Bio-Inspired Hardware: vision statement

Liam McDaid, University of Ulster ( lj.mcdaid@ulster.ac.uk )

Steve Hall, University of Liverpool ( s.hall@liv.ac.uk

Areas of research in the domain of hardware realization include pulsed neural networks, which is motivated by the nature of the communication medium used in real neural, reconfigurable digital platforms, dedicated analogue topologies and mixed mode techniques. However, there are many challenges, common to all of these approaches, which must be overcome if neural networks realized in hardware are to succeed as a viable general-purpose intelligent computational machine. A major challenge is the development of efficient hardware implementation techniques that can be scaled to very large density with acceptable power requirements. Neurons receive thousands of inputs simultaneously via their synapses and hence from a hardware viewpoint, it is clear that the dominant building block within a neural system is the synapse, which can either be implemented in analogue, digital or a hybrid of the two. From the point of view of precision and noise immunity, the digital option is the preferred one. However, if neural networks, comparable in terms of scale to their biological counterparts, are to be implemented, then the core neuronal functions such as synaptic plasticity must be achieved with minimal power requirements, consume minimal area and exhibit a biologically plausible transfer function. These constraints alone suggests an analogue approach. Therefore, the preferred option is probably to realize low level neuronal functionality, such as spike generation and membrane time dependence, using analogue components and higher level network functionality, such as inter-neuron communications, weight storage, etc, using digital components: a mixed-mode approach. Paramount to the success of this approach is the availability of device level components with characteristics that are explicitly compatible with low level functions within the neural systems. To this end we propose the following.

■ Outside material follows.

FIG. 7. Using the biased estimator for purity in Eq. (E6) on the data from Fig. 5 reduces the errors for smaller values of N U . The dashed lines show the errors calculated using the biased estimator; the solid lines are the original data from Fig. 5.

Our work is currently exploring the potential of a two capacitor Charge Coupled Device (CCD) structure as a synaptic node and a multi-gate neuMOS transistor as the integrating/thresholding point neuron. Modulation of the inputs via synapses will be achieved using a packet of charge in the inversion layer of one of the MOS capacitors where the associated gate voltage controls the magnitude of the charge packet. The CCD structure uses two conventional MOS capacitors side by side, where the first capacitor will have a “permanent inversion layer” induced in the substrate of magnitude that reflects the “weight” voltage stored on the gate. The second capacitor will be used to “clock” the charge packet onto the gate of a multi-gate ‘neuMOS’ transistor whose threshold voltage will determine the firing level of the neuron. In this arrangement the clock for the second capacitor is the pre-synaptic neuron output, which serves to release the “weighted” charge packet. Hence, the magnitude of the postsynaptic spike is proportional to the density of charge in the charge packet and therefore is modulated by the voltage stored on the gate of the first capacitor.

The novelty of the CCD synapse is evident if the limitations of current state-of-the-art VLSI architectures are considered. These architectures fail to match the scale of biological networks because the fundamental building blocks (transistors) do not possess the correct physical attributes to emulate a synapse. The problem of a modifiable connection, i.e. synaptic plasticity, lies at the core of our current inability to build biological-scale networks. Although single-transistor based synapses exist, their solid-state characteristics are simply too restrictive in the way they attempt to mimic synaptic plasticity. If a small geometry low power semiconductor device could be engineered to provide the same attributes as a biological synapse, then larger and more powerful networks become realisable. The authors feel that proposed CCD structure could provide a single device solution that combines the ability to generate a spike characteristic, and therefore serves as the output of the pre-synaptic neuron, with the ability to emulate plasticity behaviour, as the spike amplitude can be either attenuated or amplified. In addition, the synapse proposed in this work, is based on a well proven and robust CCD technology, is clearly a very simple but effective method of implementing a synapse in hardware and facilitates an ultra low power small geometry implementation.